Hoger kunnen bouwen heeft natuurlijk wel een impact op de waarde van een perceel. Bouwheren leveren hiervoor een faire bijdrage aan een nieuw stadsgroenfonds. Dit stadsgroenfonds zal dan samen met overheidsmiddelen ingezet worden voor ontharding, aankoop van groenzones en bijkomende vergroening. Dat deden we als stadsbestuur deze legislatuur bijvoorbeeld met de aankoop van het Ferrarisbos in Wilrijk.
Dit transitietraject doorlopen we samen met de Stadsbouwmeester. We gaan daarbij verstandig om met potentieel, eerder dan te vertrekken vanuit de klassieke harmoniebenadering. Slim met de ruimte omgaan in plaats van halsstarrig aan al te dwingende regels vast te houden; daar draait het om.
Uiteraard moet deze verdichting gepaard gaan met respect voor de omwonenden (privacy, overlast) en met de nodige aandacht voor ruimtelijke veiligheid, anders gezegd, hoe je de openbare ruimte op de meest veilige manier invult; of hoe die openbare ruimte het grootst mogelijke veiligheidsgevoel garandeert.
Een tweede leven voor erfgoed
Wat erfgoed betreft ligt de focus op het mogelijk maken van een tweede leven, de herbestemming. Die is immers de grootste garantie voor een lang leven. Erfgoed bescherm je door het functioneel te houden, want dan blijft het onderhouden. Het alternatief is leegstand, met uiteindelijk hoog oplopende kosten.

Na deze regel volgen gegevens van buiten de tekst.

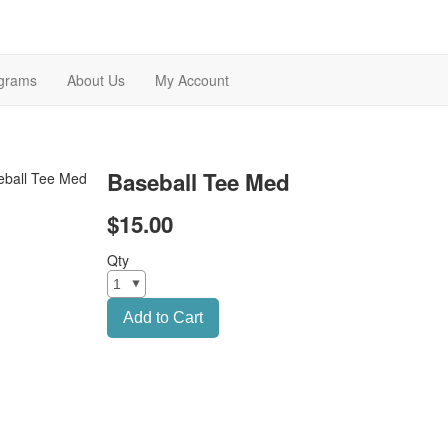
grams
About Us
My Account
Baseball Tee Med
$15.00
Qty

Nu primeert bij erfgoed het behoud van het interieur boven alle andere voorschriften. Zo is het vandaag zeer moeilijk om een lift te plaatsen in een gebouw met historische vloerbalken of keldergewelven, waardoor dit gebouw niet integraal toegankelijk kan worden gemaakt. Daardoor is het dus onbruikbaar voor publieke doeleinden.

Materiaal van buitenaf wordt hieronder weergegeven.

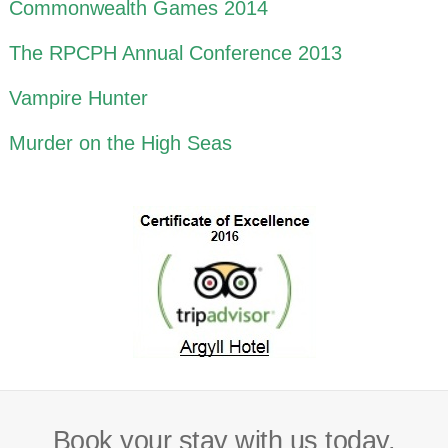
Commonwealth Games 2014
The RPCPH Annual Conference 2013
Vampire Hunter
Murder on the High Seas
Book your stay with us today.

De renovatie van het stadhuis is een goed voorbeeld van hoe je moet ‘snoeien om te bloeien’. We hebben nieuwe loggia’s in het historische dak gebouwd en zo het Verlicht Verdiep gecreëerd. Zo kan het stadhuis als erfgoed verder leven.
Strenge erfgoedregels maken bijvoorbeeld ook isoleren moeilijk. Hier vragen we dus om een grotere pragmatiek. We werken sowieso obstakels weg die isolatie van huizen bemoeilijken, door isolatie voorrang te geven op de soms wat strenge harmonieregel/“buurtzichten”/erfgoedregels uit het verleden. Minder regels, meer vertrouwen.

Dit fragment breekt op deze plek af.